High-Income Households Are Most Likely To Subscribe To Pay-TV
New consumer research from Leichtman Research Group (LRG) finds that 87 percent of households nationwide subscribe to some form of multi-channel video service. The percentage of households that subscribe to a multi-channel video service is similar to last year, and up from 80 percent in 2004.
Non-subscribers to multi-channel services tend to have lower household incomes. Nationwide (including households that do not have a TV set), 8 percent with annual household incomes over $75,000 do not subscribe to a multi-channel video service – compared to 14 percent with incomes of $30,000-$75,000, and 20 percent with incomes under $30,000.
These findings are based on a survey of 1,500 randomly selected households from throughout the United States, and are part of a new LRG study "Cable, DBS, & Telcos: Competing for Customers 2011." This is LRG’s ninth annual study of this topic.

Dataset extract:
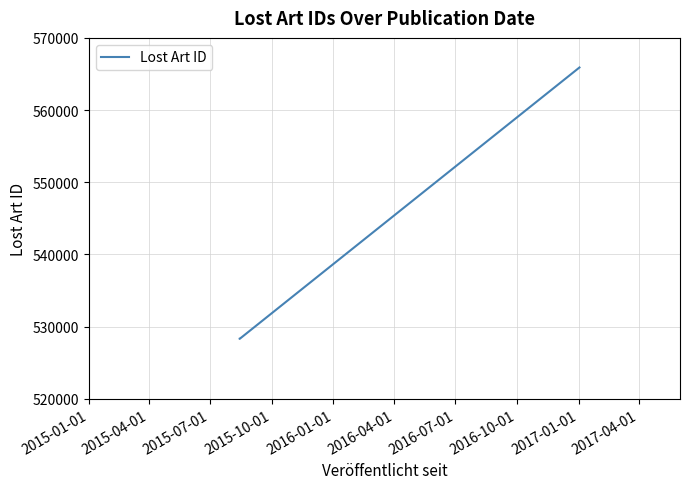

What is the difference between the maximum and second lowest values?

37596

Brief:
Answer these from the pay-TV subscription text:
(a) What percentage of households subscribed to a multi-channel video service in 2004?
(b) What percentage of households with annual incomes under $30,000 do not subscribe to such a service?
(c) How many households were surveyed?

Completed exercise:
(a) 80 percent
(b) 20 percent
(c) 1,500